**EXCERTO PARA LER:**
· · · · ·
3 No campeonato nacional, mais um obstáculo ultrapassado pelo Benfica, vencendo categoricamente em Paços de Ferreira. Prossegue a senda vitoriosa em jogos fora de casa, alcançando a notável marca de 18 vitórias consecutivas (já acima de um campeonato completo). Nesta temporada, em 18 encontros, o Benfica venceu 17 e apenas sofreu 6 golos, ou seja um golo por cada 3 jogos.

O Benfica jogou com a maturidade que vem revelando e ganhou com a naturalidade da supremacia incontestada. A equipa respira confiança, agora que tem praticamente todos os jogadores disponíveis. Só para citar alguns atletas, Weigl entrou na equipa com a suavidade de quem parece estar há mais tempo cá, com a disciplina táctica, o rigor de passe e o sentido colectivo característicos dos bons jogadores alemães. Rafa voltou como se não tivesse saído da equipa, com velocidade e classe e, definitivamente, ultrapassando a sua anterior menor capacidade de finalização. Vinícius continua com o seu jogo vertical, letal e fisicamente poderoso. Cervi é um mouro de trabalho num vaivém constante entre a frente e a retaguarda.

Continua a saga milimétrica da verificação dos fora-de-jogo. Míseros 4 centímetros, num campo com mais de 10 500 centímetros de comprimento. Pretensamente com a precisão de simultaneidade entre o milésimo de segundo em que a bola sai do jogador assistente e a colocação da linha imaginária na posição do jogador que a vai receber. Disseram-nos que, desta vez, os 4 centímetros de invasão da linha deveram-se à omoplata de Vinícius. Qualquer dia, e num jogo bem teso, vai haver um offside de 1 centímetro por causa do falo de um jogador. Que se cuide Vinícius. Já faltou mais para se chegar a esse ridículo!...

4 Há mentiras que, de tão repetidas, quase se transformam em verdades absolutas. No futebol isso acontece, quando sistematicamente, são veiculadas por opinadores de clubes adversários. Um exemplo, ainda que agora, menos invocado: Rúben Dias, de quem muitos despeitados falam de um modo de jogar muito duro e com muitas faltas. Vejamos, porém, o que nos dizem as estatísticas dos 17 jogos (todos, portanto) em que o defesa-central benfiquista actuou na primeira volta do campeonato: a) faltas cometidas - 9 (uma média de 0,53 faltas por jogo!); b) jogos em que não fez qualquer falta - 10 (ou seja, em 59% dos jogos com folha limpa!).

Estes números são tão meridianos, que falam por si. Rúben Dias está um senhor jogador. Forte, personalizado, líder, tecnicamente seguro, posicionalmente rigoroso, bom jogo aéreo e com um jogo vertical inteligente e oportuno (vide o passe para o golo de Rafa no passado domingo). E, com o tempo e a evolução que tem feito sustentadamente, soube moderar o ímpeto dos primeiros tempos e é hoje um atleta cuja agressividade não se confunde com violência ou tendência prevaricadora. Os dados desta época assim o provam à saciedade.
· · · · ·
**DADOS FORNECIDOS:**
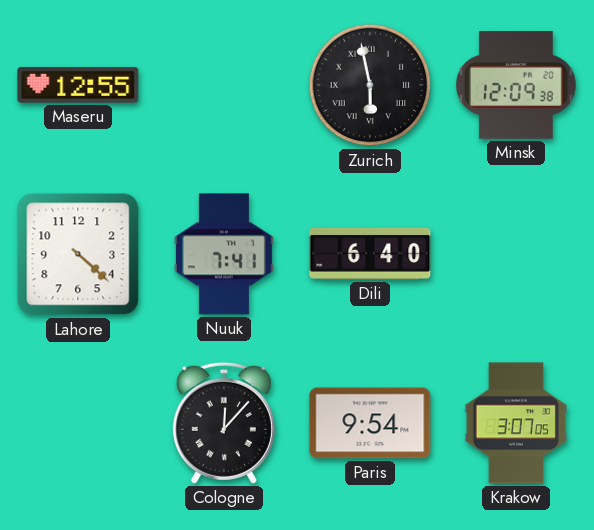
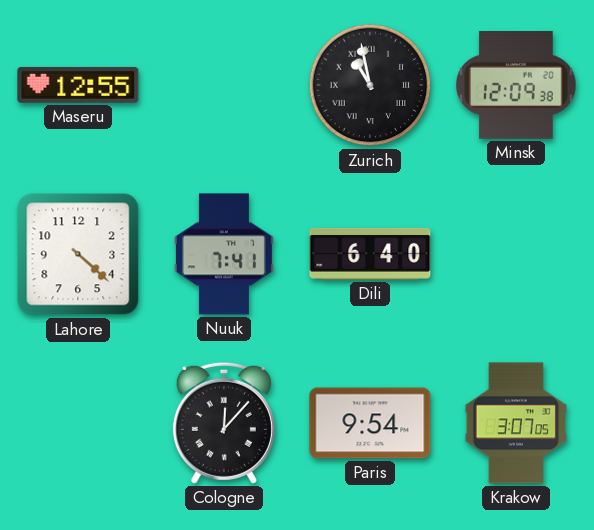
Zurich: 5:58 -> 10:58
· · · · ·
**REQUISITOS DA TAREFA:**
Com base no texto sobre o Benfica, responda:
(a) Quantas vitórias consecutivas em jogos fora de casa alcançou o Benfica?
(b) A que parte do corpo de Vinícius se deveram os 4 centímetros de fora-de-jogo?
(c) Quantas faltas cometeu Rúben Dias nos 17 jogos da primeira volta do campeonato?
As linhas provêm de outra fonte.

**RESPOSTA:**
(a) 18 vitórias consecutivas.
(b) À omoplata.
(c) 9 faltas.